ArrayList<String> persons = new ArrayList<String>();
// write your code here
String _previous = "";
//Sample output form entities.txt
//USER.A-GovDocs-f83c6ca3-9585-4c66-b9b0-f4c3bd57ccf4,Berkowitz,PERSON,9,10660
//USER.A-GovDocs-f83c6ca3-9585-4c66-b9b0-f4c3bd57ccf4,Marottoli,PERSON,9,10685
File file = new File("entities.txt");
try {
//
// Create a new Scanner object which will read the data
// from the file passed in. To check if there are more
// line to read from it we check by calling the
// scanner.hasNextLine() method.

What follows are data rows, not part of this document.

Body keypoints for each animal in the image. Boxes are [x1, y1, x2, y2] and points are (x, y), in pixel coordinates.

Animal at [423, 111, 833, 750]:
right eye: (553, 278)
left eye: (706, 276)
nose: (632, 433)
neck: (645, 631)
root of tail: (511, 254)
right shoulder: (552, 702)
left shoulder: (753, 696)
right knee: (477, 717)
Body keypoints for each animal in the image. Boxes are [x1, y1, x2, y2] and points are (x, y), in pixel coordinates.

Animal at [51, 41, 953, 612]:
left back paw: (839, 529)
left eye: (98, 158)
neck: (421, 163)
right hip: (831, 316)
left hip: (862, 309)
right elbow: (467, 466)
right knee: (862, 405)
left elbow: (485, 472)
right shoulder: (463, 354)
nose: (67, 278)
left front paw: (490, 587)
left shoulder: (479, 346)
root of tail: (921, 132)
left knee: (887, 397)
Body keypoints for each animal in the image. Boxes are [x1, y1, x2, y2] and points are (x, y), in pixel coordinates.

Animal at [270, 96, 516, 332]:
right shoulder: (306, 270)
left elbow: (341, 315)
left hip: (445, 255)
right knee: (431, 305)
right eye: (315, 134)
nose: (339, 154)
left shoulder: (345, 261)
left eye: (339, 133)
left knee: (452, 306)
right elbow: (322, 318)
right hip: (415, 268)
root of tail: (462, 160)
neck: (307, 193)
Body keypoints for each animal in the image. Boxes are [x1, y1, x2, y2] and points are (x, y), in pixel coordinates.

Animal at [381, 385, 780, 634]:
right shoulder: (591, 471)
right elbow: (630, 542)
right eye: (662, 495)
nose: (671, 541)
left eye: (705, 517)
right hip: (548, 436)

We then read line one
// by one till all line is read.
//
Scanner scanner = new Scanner(file);
while (scanner.hasNextLine()) {
if(_previous == "" || _previous == null)
_previous = scanner.nextLine();
String _current = scanner.nextLine();
//Compare the lines, if there offset is = 1
int x = Integer.parseInt(_previous.split(",")[3]) + Integer.parseInt(_previous.split(",")[4]);
int y = Integer.parseInt(_current.split(",")[4]);
if(y-x == 1){
persons.add(_previous.split(",")[1] + " " + _current.split(",")[1]);
if(scanner.hasNextLine()){
_current = scanner.nextLine();
}
}else{
persons.add(_previous.split(",")[1]);
}
_previous = _current;
}
} catch (Exception e) {
e.printStackTrace();
}
for(String person : persons){
System.out.println(person);
}
Working of this piece sample data
USER.A-GovDocs-f83c6ca3-9585-4c66-b9b0-f4c3bd57ccf4,Richard,PERSON,7,2732
USER.A-GovDocs-f83c6ca3-9585-4c66-b9b0-f4c3bd57ccf4,Marottoli,PERSON,9,2740
USER.A-GovDocs-f83c6ca3-9585-4c66-b9b0-f4c3bd57ccf4,Marottoli,PERSON,9,2756
USER.A-GovDocs-f83c6ca3-9585-4c66-b9b0-f4c3bd57ccf4,Marottoli,PERSON,9,3093
USER.A-GovDocs-f83c6ca3-9585-4c66-b9b0-f4c3bd57ccf4,Marottoli,PERSON,9,3195
USER.A-GovDocs-f83c6ca3-9585-4c66-b9b0-f4c3bd57ccf4,Berkowitz,PERSON,9,3220
USER.A-GovDocs-f83c6ca3-9585-4c66-b9b0-f4c3bd57ccf4,Berkowitz,PERSON,9,10660
USER.A-GovDocs-f83c6ca3-9585-4c66-b9b0-f4c3bd57ccf4,Marottoli,PERSON,9,10685
USER.A-GovDocs-f83c6ca3-9585-4c66-b9b0-f4c3bd57ccf4,Lea,PERSON,3,10858
USER.A-GovDocs-f83c6ca3-9585-4c66-b9b0-f4c3bd57ccf4,Lea,PERSON,3,11063
USER.A-GovDocs-f83c6ca3-9585-4c66-b9b0-f4c3bd57ccf4,Ken,PERSON,3,11186
USER.A-GovDocs-f83c6ca3-9585-4c66-b9b0-f4c3bd57ccf4,Marottoli,PERSON,9,11234
USER.A-GovDocs-f83c6ca3-9585-4c66-b9b0-f4c3bd57ccf4,Berkowitz,PERSON,9,17073
USER.A-GovDocs-f83c6ca3-9585-4c66-b9b0-f4c3bd57ccf4,Lea,PERSON,3,17095
USER.A-GovDocs-f83c6ca3-9585-4c66-b9b0-f4c3bd57ccf4,Stephanie,PERSON,9,17330
USER.A-GovDocs-f83c6ca3-9585-4c66-b9b0-f4c3bd57ccf4,Putt,PERSON,4,17340
Which produces this output
Richard Marottoli
Marottoli
Marottoli
Marottoli
Berkowitz
Berkowitz
Marottoli
Lea
Lea
Ken
Marottoli
Berkowitz
Lea
Stephanie Putt
Kind regards
Load the table using below create table
drop table if exists default.stack;
create external table default.stack
(junk string,
name string,
cat string,
len int,
off int
)
ROW FORMAT DELIMITED
FIELDS terminated by ','
STORED AS INPUTFORMAT
'org.apache.hadoop.mapred.TextInputFormat'
OUTPUTFORMAT
'org.apache.hadoop.hive.ql.io.HiveIgnoreKeyTextOutputFormat'
location 'hdfs://nameservice1/....';
Use below query to get your desired output.
select max(name), off from (
select CASE when b.name is not null then
concat(b.name," ",a.name)
else
a.name
end as name
,Case WHEN b.off1 is not null
then b.off1
else a.off
end as off
from default.stack a
left outer join (select name
,len+off+ 1 as off
,off as off1
from default.stack) b
on a.off = b.off ) a
group by off
order by off;
I have tested this it generates your desired result.